begin
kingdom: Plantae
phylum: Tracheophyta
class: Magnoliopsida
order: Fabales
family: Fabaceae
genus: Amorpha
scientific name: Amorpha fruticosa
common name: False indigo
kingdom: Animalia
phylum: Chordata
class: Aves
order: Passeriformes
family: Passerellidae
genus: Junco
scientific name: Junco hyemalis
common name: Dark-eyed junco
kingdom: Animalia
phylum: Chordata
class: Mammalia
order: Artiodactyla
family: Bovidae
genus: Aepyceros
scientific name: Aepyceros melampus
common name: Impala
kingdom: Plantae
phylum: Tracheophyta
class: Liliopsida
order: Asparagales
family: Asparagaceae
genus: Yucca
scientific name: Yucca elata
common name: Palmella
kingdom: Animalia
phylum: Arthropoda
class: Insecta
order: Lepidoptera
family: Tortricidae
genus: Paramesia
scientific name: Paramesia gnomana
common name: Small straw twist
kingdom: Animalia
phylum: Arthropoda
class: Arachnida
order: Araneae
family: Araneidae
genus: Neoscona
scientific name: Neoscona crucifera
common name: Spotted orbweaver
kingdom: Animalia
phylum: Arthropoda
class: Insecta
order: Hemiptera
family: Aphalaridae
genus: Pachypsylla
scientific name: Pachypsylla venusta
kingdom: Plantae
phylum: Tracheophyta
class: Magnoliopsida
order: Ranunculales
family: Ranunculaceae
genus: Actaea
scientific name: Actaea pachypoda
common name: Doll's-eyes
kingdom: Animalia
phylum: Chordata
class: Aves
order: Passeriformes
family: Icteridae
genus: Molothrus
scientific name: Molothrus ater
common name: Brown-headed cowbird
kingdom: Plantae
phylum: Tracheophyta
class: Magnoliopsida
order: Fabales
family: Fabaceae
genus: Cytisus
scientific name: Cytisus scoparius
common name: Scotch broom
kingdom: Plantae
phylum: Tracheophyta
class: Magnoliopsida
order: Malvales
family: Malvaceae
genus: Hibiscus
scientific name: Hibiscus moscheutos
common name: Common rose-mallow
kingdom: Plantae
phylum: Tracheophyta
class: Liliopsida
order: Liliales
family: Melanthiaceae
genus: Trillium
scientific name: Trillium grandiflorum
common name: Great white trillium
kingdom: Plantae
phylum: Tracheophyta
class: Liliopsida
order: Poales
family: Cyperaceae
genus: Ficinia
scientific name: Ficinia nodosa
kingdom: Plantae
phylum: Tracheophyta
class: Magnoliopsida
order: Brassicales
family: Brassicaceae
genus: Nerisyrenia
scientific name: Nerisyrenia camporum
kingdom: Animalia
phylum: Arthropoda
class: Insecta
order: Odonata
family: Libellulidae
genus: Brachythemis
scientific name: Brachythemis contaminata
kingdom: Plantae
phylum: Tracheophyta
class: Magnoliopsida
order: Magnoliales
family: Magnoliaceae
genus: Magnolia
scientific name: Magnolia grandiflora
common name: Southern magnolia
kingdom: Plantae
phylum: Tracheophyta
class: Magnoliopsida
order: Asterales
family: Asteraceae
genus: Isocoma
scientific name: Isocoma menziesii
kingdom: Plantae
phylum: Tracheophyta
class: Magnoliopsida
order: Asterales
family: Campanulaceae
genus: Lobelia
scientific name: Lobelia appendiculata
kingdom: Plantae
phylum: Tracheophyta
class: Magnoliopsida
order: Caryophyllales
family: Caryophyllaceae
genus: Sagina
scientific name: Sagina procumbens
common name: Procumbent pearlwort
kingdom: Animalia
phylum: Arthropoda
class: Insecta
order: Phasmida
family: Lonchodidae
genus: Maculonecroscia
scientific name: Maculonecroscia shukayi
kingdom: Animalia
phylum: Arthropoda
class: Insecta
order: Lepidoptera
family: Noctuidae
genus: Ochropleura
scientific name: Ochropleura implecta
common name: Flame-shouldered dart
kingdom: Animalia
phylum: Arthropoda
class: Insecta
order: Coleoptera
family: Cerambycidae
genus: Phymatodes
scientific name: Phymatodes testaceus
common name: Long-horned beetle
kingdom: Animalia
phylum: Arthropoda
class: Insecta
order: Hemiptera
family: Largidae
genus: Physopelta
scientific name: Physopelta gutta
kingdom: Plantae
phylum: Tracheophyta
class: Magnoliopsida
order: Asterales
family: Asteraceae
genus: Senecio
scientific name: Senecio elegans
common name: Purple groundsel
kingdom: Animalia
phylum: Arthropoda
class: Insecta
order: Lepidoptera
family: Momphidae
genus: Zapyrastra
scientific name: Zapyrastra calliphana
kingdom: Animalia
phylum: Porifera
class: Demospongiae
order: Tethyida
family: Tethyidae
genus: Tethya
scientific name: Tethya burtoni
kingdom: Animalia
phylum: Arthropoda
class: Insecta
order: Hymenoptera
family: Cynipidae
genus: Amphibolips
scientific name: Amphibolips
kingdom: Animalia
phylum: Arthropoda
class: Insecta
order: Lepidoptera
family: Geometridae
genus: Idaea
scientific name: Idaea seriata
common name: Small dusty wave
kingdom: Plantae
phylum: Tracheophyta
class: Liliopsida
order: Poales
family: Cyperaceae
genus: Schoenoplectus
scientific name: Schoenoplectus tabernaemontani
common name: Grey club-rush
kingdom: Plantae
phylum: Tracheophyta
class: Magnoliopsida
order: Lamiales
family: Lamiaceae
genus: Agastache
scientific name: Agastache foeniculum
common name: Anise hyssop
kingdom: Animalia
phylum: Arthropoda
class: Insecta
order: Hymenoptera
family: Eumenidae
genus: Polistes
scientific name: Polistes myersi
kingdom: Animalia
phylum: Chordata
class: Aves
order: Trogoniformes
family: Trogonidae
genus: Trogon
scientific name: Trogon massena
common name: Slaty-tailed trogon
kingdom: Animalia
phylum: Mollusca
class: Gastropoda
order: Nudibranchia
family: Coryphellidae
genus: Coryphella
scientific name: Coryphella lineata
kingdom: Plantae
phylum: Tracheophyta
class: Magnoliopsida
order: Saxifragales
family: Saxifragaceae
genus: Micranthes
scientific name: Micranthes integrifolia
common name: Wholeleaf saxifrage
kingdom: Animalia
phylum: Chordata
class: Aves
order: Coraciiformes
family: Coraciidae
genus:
end
**TASK REQUIREMENTS**
Can you reproduce the entire listing above line for line, keeping every word and the original order?

**WRITTEN RESPONSE**
kingdom: Plantae
phylum: Tracheophyta
class: Magnoliopsida
order: Fabales
family: Fabaceae
genus: Amorpha
scientific name: Amorpha fruticosa
common name: False indigo
kingdom: Animalia
phylum: Chordata
class: Aves
order: Passeriformes
family: Passerellidae
genus: Junco
scientific name: Junco hyemalis
common name: Dark-eyed junco
kingdom: Animalia
phylum: Chordata
class: Mammalia
order: Artiodactyla
family: Bovidae
genus: Aepyceros
scientific name: Aepyceros melampus
common name: Impala
kingdom: Plantae
phylum: Tracheophyta
class: Liliopsida
order: Asparagales
family: Asparagaceae
genus: Yucca
scientific name: Yucca elata
common name: Palmella
kingdom: Animalia
phylum: Arthropoda
class: Insecta
order: Lepidoptera
family: Tortricidae
genus: Paramesia
scientific name: Paramesia gnomana
common name: Small straw twist
kingdom: Animalia
phylum: Arthropoda
class: Arachnida
order: Araneae
family: Araneidae
genus: Neoscona
scientific name: Neoscona crucifera
common name: Spotted orbweaver
kingdom: Animalia
phylum: Arthropoda
class: Insecta
order: Hemiptera
family: Aphalaridae
genus: Pachypsylla
scientific name: Pachypsylla venusta
kingdom: Plantae
phylum: Tracheophyta
class: Magnoliopsida
order: Ranunculales
family: Ranunculaceae
genus: Actaea
scientific name: Actaea pachypoda
common name: Doll's-eyes
kingdom: Animalia
phylum: Chordata
class: Aves
order: Passeriformes
family: Icteridae
genus: Molothrus
scientific name: Molothrus ater
common name: Brown-headed cowbird
kingdom: Plantae
phylum: Tracheophyta
class: Magnoliopsida
order: Fabales
family: Fabaceae
genus: Cytisus
scientific name: Cytisus scoparius
common name: Scotch broom
kingdom: Plantae
phylum: Tracheophyta
class: Magnoliopsida
order: Malvales
family: Malvaceae
genus: Hibiscus
scientific name: Hibiscus moscheutos
common name: Common rose-mallow
kingdom: Plantae
phylum: Tracheophyta
class: Liliopsida
order: Liliales
family: Melanthiaceae
genus: Trillium
scientific name: Trillium grandiflorum
common name: Great white trillium
kingdom: Plantae
phylum: Tracheophyta
class: Liliopsida
order: Poales
family: Cyperaceae
genus: Ficinia
scientific name: Ficinia nodosa
kingdom: Plantae
phylum: Tracheophyta
class: Magnoliopsida
order: Brassicales
family: Brassicaceae
genus: Nerisyrenia
scientific name: Nerisyrenia camporum
kingdom: Animalia
phylum: Arthropoda
class: Insecta
order: Odonata
family: Libellulidae
genus: Brachythemis
scientific name: Brachythemis contaminata
kingdom: Plantae
phylum: Tracheophyta
class: Magnoliopsida
order: Magnoliales
family: Magnoliaceae
genus: Magnolia
scientific name: Magnolia grandiflora
common name: Southern magnolia
kingdom: Plantae
phylum: Tracheophyta
class: Magnoliopsida
order: Asterales
family: Asteraceae
genus: Isocoma
scientific name: Isocoma menziesii
kingdom: Plantae
phylum: Tracheophyta
class: Magnoliopsida
order: Asterales
family: Campanulaceae
genus: Lobelia
scientific name: Lobelia appendiculata
kingdom: Plantae
phylum: Tracheophyta
class: Magnoliopsida
order: Caryophyllales
family: Caryophyllaceae
genus: Sagina
scientific name: Sagina procumbens
common name: Procumbent pearlwort
kingdom: Animalia
phylum: Arthropoda
class: Insecta
order: Phasmida
family: Lonchodidae
genus: Maculonecroscia
scientific name: Maculonecroscia shukayi
kingdom: Animalia
phylum: Arthropoda
class: Insecta
order: Lepidoptera
family: Noctuidae
genus: Ochropleura
scientific name: Ochropleura implecta
common name: Flame-shouldered dart
kingdom: Animalia
phylum: Arthropoda
class: Insecta
order: Coleoptera
family: Cerambycidae
genus: Phymatodes
scientific name: Phymatodes testaceus
common name: Long-horned beetle
kingdom: Animalia
phylum: Arthropoda
class: Insecta
order: Hemiptera
family: Largidae
genus: Physopelta
scientific name: Physopelta gutta
kingdom: Plantae
phylum: Tracheophyta
class: Magnoliopsida
order: Asterales
family: Asteraceae
genus: Senecio
scientific name: Senecio elegans
common name: Purple groundsel
kingdom: Animalia
phylum: Arthropoda
class: Insecta
order: Lepidoptera
family: Momphidae
genus: Zapyrastra
scientific name: Zapyrastra calliphana
kingdom: Animalia
phylum: Porifera
class: Demospongiae
order: Tethyida
family: Tethyidae
genus: Tethya
scientific name: Tethya burtoni
kingdom: Animalia
phylum: Arthropoda
class: Insecta
order: Hymenoptera
family: Cynipidae
genus: Amphibolips
scientific name: Amphibolips
kingdom: Animalia
phylum: Arthropoda
class: Insecta
order: Lepidoptera
family: Geometridae
genus: Idaea
scientific name: Idaea seriata
common name: Small dusty wave
kingdom: Plantae
phylum: Tracheophyta
class: Liliopsida
order: Poales
family: Cyperaceae
genus: Schoenoplectus
scientific name: Schoenoplectus tabernaemontani
common name: Grey club-rush
kingdom: Plantae
phylum: Tracheophyta
class: Magnoliopsida
order: Lamiales
family: Lamiaceae
genus: Agastache
scientific name: Agastache foeniculum
common name: Anise hyssop
kingdom: Animalia
phylum: Arthropoda
class: Insecta
order: Hymenoptera
family: Eumenidae
genus: Polistes
scientific name: Polistes myersi
kingdom: Animalia
phylum: Chordata
class: Aves
order: Trogoniformes
family: Trogonidae
genus: Trogon
scientific name: Trogon massena
common name: Slaty-tailed trogon
kingdom: Animalia
phylum: Mollusca
class: Gastropoda
order: Nudibranchia
family: Coryphellidae
genus: Coryphella
scientific name: Coryphella lineata
kingdom: Plantae
phylum: Tracheophyta
class: Magnoliopsida
order: Saxifragales
family: Saxifragaceae
genus: Micranthes
scientific name: Micranthes integrifolia
common name: Wholeleaf saxifrage
kingdom: Animalia
phylum: Chordata
class: Aves
order: Coraciiformes
family: Coraciidae
genus:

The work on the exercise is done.